— BEGIN DATASET EXTRACT —

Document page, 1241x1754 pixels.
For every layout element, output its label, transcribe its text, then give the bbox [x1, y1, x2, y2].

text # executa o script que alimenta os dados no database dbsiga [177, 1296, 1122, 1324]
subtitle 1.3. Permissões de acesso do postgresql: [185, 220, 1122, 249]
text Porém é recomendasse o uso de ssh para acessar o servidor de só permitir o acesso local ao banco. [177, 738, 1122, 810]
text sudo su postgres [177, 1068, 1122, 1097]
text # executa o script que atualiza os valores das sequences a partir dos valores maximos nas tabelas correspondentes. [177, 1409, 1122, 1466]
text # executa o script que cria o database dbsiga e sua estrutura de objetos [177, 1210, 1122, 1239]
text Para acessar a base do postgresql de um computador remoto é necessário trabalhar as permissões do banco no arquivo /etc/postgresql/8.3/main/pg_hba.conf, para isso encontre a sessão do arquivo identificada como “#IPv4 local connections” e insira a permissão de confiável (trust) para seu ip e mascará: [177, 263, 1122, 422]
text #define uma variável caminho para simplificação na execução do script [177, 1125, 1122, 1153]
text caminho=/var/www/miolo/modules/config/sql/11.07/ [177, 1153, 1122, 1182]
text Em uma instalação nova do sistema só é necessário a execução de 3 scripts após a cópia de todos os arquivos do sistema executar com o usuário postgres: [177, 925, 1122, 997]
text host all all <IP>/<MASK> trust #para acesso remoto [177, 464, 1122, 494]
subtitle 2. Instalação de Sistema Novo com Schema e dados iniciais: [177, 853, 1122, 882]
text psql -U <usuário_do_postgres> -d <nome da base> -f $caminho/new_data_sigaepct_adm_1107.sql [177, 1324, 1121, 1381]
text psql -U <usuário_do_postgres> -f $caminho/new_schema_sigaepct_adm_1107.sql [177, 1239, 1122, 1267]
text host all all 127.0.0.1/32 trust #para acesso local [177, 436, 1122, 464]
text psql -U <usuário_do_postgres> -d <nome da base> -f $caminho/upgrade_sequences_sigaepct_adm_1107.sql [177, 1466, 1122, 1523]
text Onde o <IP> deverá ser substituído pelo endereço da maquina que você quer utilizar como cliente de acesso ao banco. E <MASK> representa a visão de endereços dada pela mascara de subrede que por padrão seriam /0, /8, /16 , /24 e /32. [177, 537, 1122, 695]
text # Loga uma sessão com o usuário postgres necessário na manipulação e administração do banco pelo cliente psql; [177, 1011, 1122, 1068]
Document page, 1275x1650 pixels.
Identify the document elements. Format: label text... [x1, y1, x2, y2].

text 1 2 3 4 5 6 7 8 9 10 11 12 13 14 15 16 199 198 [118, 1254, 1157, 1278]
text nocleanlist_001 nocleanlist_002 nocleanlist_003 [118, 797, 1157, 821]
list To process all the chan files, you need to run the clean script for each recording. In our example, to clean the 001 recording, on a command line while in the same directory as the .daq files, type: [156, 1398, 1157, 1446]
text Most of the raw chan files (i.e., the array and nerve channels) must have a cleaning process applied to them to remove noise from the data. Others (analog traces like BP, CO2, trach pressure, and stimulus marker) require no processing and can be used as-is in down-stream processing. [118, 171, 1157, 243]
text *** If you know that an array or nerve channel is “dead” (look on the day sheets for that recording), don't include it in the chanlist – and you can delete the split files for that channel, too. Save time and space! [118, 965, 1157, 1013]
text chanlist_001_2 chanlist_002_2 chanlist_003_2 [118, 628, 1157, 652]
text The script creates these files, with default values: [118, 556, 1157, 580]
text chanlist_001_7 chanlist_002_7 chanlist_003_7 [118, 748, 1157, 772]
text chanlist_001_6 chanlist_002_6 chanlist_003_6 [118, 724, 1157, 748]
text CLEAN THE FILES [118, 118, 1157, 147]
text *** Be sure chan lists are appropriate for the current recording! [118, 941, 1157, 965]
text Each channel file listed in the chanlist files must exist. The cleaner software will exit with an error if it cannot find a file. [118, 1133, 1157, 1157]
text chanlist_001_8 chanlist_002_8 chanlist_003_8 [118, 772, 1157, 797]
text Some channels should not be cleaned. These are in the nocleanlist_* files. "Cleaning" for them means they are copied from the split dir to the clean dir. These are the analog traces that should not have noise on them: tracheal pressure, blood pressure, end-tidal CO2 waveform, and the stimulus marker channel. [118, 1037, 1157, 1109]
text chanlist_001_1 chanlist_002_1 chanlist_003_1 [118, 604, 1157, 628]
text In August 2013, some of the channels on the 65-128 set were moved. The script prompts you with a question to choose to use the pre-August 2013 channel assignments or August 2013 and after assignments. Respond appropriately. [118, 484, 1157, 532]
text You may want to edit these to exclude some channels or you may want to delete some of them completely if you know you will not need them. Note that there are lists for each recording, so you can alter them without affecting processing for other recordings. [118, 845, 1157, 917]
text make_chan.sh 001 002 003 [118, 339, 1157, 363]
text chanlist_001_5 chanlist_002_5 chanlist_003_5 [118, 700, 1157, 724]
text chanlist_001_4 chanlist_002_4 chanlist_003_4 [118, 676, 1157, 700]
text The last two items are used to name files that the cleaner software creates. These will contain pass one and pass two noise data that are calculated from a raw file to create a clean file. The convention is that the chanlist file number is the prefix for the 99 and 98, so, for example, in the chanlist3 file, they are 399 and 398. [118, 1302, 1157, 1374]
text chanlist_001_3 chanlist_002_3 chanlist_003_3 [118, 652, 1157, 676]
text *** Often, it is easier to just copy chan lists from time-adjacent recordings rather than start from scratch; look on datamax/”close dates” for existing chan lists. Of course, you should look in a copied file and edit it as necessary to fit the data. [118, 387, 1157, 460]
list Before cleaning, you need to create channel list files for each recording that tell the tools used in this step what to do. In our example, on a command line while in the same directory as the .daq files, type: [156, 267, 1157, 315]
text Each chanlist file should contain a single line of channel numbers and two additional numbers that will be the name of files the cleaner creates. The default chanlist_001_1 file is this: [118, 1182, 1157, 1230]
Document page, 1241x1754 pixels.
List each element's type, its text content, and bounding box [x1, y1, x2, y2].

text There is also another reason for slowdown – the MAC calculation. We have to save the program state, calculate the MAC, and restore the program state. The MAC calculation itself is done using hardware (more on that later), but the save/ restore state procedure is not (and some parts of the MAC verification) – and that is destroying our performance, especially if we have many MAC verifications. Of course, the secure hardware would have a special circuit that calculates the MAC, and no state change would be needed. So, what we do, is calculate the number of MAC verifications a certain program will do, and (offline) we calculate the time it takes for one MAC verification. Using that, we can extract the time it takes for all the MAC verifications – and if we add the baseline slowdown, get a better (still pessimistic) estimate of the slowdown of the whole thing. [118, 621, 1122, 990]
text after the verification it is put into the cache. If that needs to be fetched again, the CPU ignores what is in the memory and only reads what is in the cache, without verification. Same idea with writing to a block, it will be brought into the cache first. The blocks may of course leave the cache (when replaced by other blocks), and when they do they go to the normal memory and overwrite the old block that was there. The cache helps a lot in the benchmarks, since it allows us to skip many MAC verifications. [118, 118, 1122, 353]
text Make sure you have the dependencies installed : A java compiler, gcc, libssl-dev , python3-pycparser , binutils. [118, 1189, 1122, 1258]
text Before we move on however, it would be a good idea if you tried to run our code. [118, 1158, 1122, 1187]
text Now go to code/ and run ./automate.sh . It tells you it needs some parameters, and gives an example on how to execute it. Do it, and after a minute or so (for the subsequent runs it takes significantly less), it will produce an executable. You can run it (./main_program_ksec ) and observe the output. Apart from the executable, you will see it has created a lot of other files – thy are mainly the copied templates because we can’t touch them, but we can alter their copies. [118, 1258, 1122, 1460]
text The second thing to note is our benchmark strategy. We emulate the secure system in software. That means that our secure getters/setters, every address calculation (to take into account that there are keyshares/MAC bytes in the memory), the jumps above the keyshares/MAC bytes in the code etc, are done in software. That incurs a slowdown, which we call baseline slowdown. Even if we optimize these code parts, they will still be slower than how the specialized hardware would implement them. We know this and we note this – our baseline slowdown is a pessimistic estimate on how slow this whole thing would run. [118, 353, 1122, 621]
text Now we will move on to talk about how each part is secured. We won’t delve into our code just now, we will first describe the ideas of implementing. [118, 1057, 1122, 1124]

— END DATASET EXTRACT —

GIVEN TASK » Can you quote the lines of the data from the one holding "text # executa o script que alimenta" through the one holding "subtitle 2. Instalação", inclusive, word for word?

REPLY TO THE EXERCISE »
text # executa o script que alimenta os dados no database dbsiga [177, 1296, 1122, 1324]
subtitle 1.3. Permissões de acesso do postgresql: [185, 220, 1122, 249]
text Porém é recomendasse o uso de ssh para acessar o servidor de só permitir o acesso local ao banco. [177, 738, 1122, 810]
text sudo su postgres [177, 1068, 1122, 1097]
text # executa o script que atualiza os valores das sequences a partir dos valores maximos nas tabelas correspondentes. [177, 1409, 1122, 1466]
text # executa o script que cria o database dbsiga e sua estrutura de objetos [177, 1210, 1122, 1239]
text Para acessar a base do postgresql de um computador remoto é necessário trabalhar as permissões do banco no arquivo /etc/postgresql/8.3/main/pg_hba.conf, para isso encontre a sessão do arquivo identificada como “#IPv4 local connections” e insira a permissão de confiável (trust) para seu ip e mascará: [177, 263, 1122, 422]
text #define uma variável caminho para simplificação na execução do script [177, 1125, 1122, 1153]
text caminho=/var/www/miolo/modules/config/sql/11.07/ [177, 1153, 1122, 1182]
text Em uma instalação nova do sistema só é necessário a execução de 3 scripts após a cópia de todos os arquivos do sistema executar com o usuário postgres: [177, 925, 1122, 997]
text host all all <IP>/<MASK> trust #para acesso remoto [177, 464, 1122, 494]
subtitle 2. Instalação de Sistema Novo com Schema e dados iniciais: [177, 853, 1122, 882]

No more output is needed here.